I don't know how to listen for these type differences and am often lost in term of how to learn to listen for them

it's subtle, and if you're not missing the characteristic in use of a very specific playing style (intricate light gain palm muted flat picking) it might be hard to ID at all, it's legit the difference between bias excursion taking 2 ms to expand fully vs taking 12 ms to expand fully.

Recto 2 Red Modern at default load settings, master at 1 and sag at 7. Palm muting a single note, as bias excursion time comes up from 2 ms towards 12 ms, you can hear the distortion 'envelope' take longer to bloom out fully, the breakup starts to feel softer under the pick because the bias excursion time takes longer to expand, it's not immediately snappy. To get that slower breakup characteristic out of the amp it's just a flip of the rectification mode to tube and a flip of power mode to spongy, but in the models sag and variac don't directly effect that particular preamp breakup characteristic like flipping the amp switches do, and i could never get the slow/soft breakup characteristic to show up with any of the other advanced parameters or by adjusting the preamp advanced settings, because it's power amp bias excursion time but it shows up directly in the preamp breakup characteristic
 
it's subtle, and if you're not missing the characteristic in use of a very specific playing style (intricate light gain palm muted flat picking) it might be hard to ID at all, it's legit the difference between bias excursion taking 2 ms to expand fully vs taking 12 ms to expand fully.

Recto 2 Red Modern at default load settings, master at 1 and sag at 7. Palm muting a single note, as bias excursion time comes up from 2 ms towards 12 ms, you can hear the distortion 'envelope' take longer to bloom out fully, the breakup starts to feel softer under the pick because the bias excursion time takes longer to expand, it's not immediately snappy. To get that slower breakup characteristic out of the amp it's just a flip of the rectification mode to tube and a flip of power mode to spongy, but in the models sag and variac don't directly effect that particular preamp breakup characteristic like flipping the amp switches do, and i could never get the slow/soft breakup characteristic to show up with any of the other advanced parameters or by adjusting the preamp advanced settings, because it's power amp bias excursion time but it shows up directly in the preamp breakup characteristic
Thanks - your post got me listening in the right direction.
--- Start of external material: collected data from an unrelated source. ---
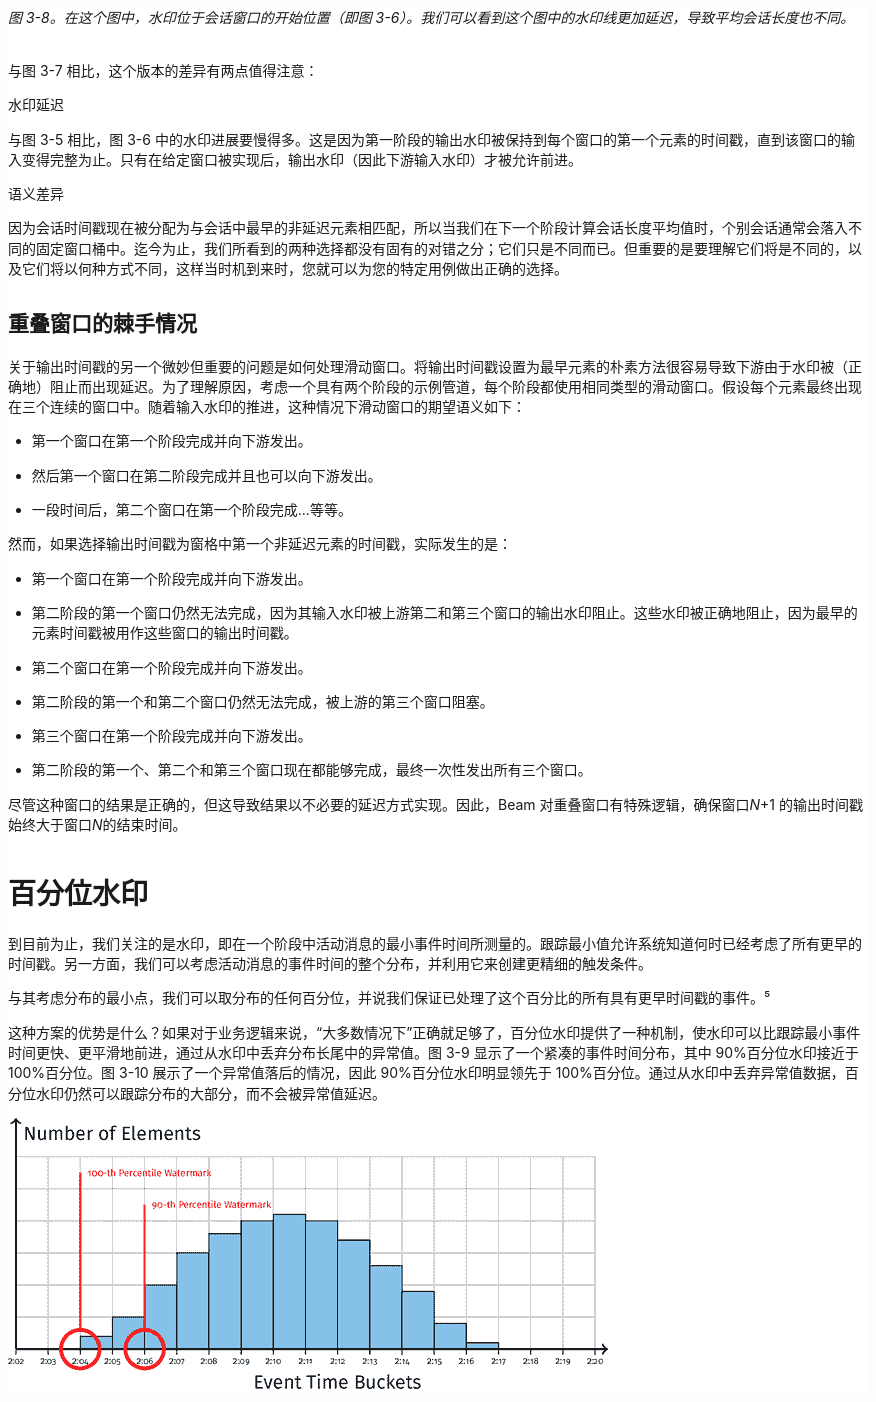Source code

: ###### 图 3-8。在这个图中，水印位于会话窗口的开始位置（即图 3-6）。我们可以看到这个图中的水印线更加延迟，导致平均会话长度也不同。

与图 3-7 相比，这个版本的差异有两点值得注意：

水印延迟

与图 3-5 相比，图 3-6 中的水印进展要慢得多。这是因为第一阶段的输出水印被保持到每个窗口的第一个元素的时间戳，直到该窗口的输入变得完整为止。只有在给定窗口被实现后，输出水印（因此下游输入水印）才被允许前进。

语义差异

因为会话时间戳现在被分配为与会话中最早的非延迟元素相匹配，所以当我们在下一个阶段计算会话长度平均值时，个别会话通常会落入不同的固定窗口桶中。迄今为止，我们所看到的两种选择都没有固有的对错之分；它们只是不同而已。但重要的是要理解它们将是不同的，以及它们将以何种方式不同，这样当时机到来时，您就可以为您的特定用例做出正确的选择。

## 重叠窗口的棘手情况

关于输出时间戳的另一个微妙但重要的问题是如何处理滑动窗口。将输出时间戳设置为最早元素的朴素方法很容易导致下游由于水印被（正确地）阻止而出现延迟。为了理解原因，考虑一个具有两个阶段的示例管道，每个阶段都使用相同类型的滑动窗口。假设每个元素最终出现在三个连续的窗口中。随着输入水印的推进，这种情况下滑动窗口的期望语义如下：

+   第一个窗口在第一个阶段完成并向下游发出。

+   然后第一个窗口在第二阶段完成并且也可以向下游发出。

+   一段时间后，第二个窗口在第一个阶段完成...等等。

然而，如果选择输出时间戳为窗格中第一个非延迟元素的时间戳，实际发生的是：

+   第一个窗口在第一个阶段完成并向下游发出。

+   第二阶段的第一个窗口仍然无法完成，因为其输入水印被上游第二和第三个窗口的输出水印阻止。这些水印被正确地阻止，因为最早的元素时间戳被用作这些窗口的输出时间戳。

+   第二个窗口在第一个阶段完成并向下游发出。

+   第二阶段的第一个和第二个窗口仍然无法完成，被上游的第三个窗口阻塞。

+   第三个窗口在第一个阶段完成并向下游发出。

+   第二阶段的第一个、第二个和第三个窗口现在都能够完成，最终一次性发出所有三个窗口。

尽管这种窗口的结果是正确的，但这导致结果以不必要的延迟方式实现。因此，Beam 对重叠窗口有特殊逻辑，确保窗口*N*+1 的输出时间戳始终大于窗口*N*的结束时间。

# 百分位水印

到目前为止，我们关注的是水印，即在一个阶段中活动消息的最小事件时间所测量的。跟踪最小值允许系统知道何时已经考虑了所有更早的时间戳。另一方面，我们可以考虑活动消息的事件时间的整个分布，并利用它来创建更精细的触发条件。

与其考虑分布的最小点，我们可以取分布的任何百分位，并说我们保证已处理了这个百分比的所有具有更早时间戳的事件。⁵

这种方案的优势是什么？如果对于业务逻辑来说，“大多数情况下”正确就足够了，百分位水印提供了一种机制，使水印可以比跟踪最小事件时间更快、更平滑地前进，通过从水印中丢弃分布长尾中的异常值。图 3-9 显示了一个紧凑的事件时间分布，其中 90%百分位水印接近于 100%百分位。图 3-10 展示了一个异常值落后的情况，因此 90%百分位水印明显领先于 100%百分位。通过从水印中丢弃异常值数据，百分位水印仍然可以跟踪分布的大部分，而不会被异常值延迟。

![](img/stsy_0308.png)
With master at 1 on rectoredmodern though I still struggle to hear any difference - with drive low and master max'd though, I definitely can hear it (hits me over the head which is what I need!) and I am getting a sense of the excursion time/recovery time impact - makes sense I guess as with master at 1 all the power tube settings would have much less of an overall effect. The 15Watt ClassA TB seems great for listening to how the advanced power amp section parms take effect.
 
With master at 1 on rectoredmodern though I still struggle to hear any difference

if preamp gain is up past halfway it's easier to hear what it's doing, how long the preamp breakup is taking to bloom/unfold relative to bias excursion time
 
Maybe a stupid question, is this related somehow to what seems to happen when a tube amp gets kind of "heated" after half an hour or more and seems to become more "souple" and "spongier" (at least for what I remember when I still played tube amps).
 
Maybe a stupid question, is this related somehow to what seems to happen when a tube amp gets kind of "heated" after half an hour or more and seems to become more "souple" and "spongier" (at least for what I remember when I still played tube amps).
No.

When a tube amp fully warms the the power tube grid bias typically increases.
 
Way back in the day I had a coach who said you don't replace the QB with a cannon firing rockets, you replace the receivers who can't catch 'em.

I realize I'm the butterfingers in this situation, but I really wish there were a "for dummies" available on this kind of stuff.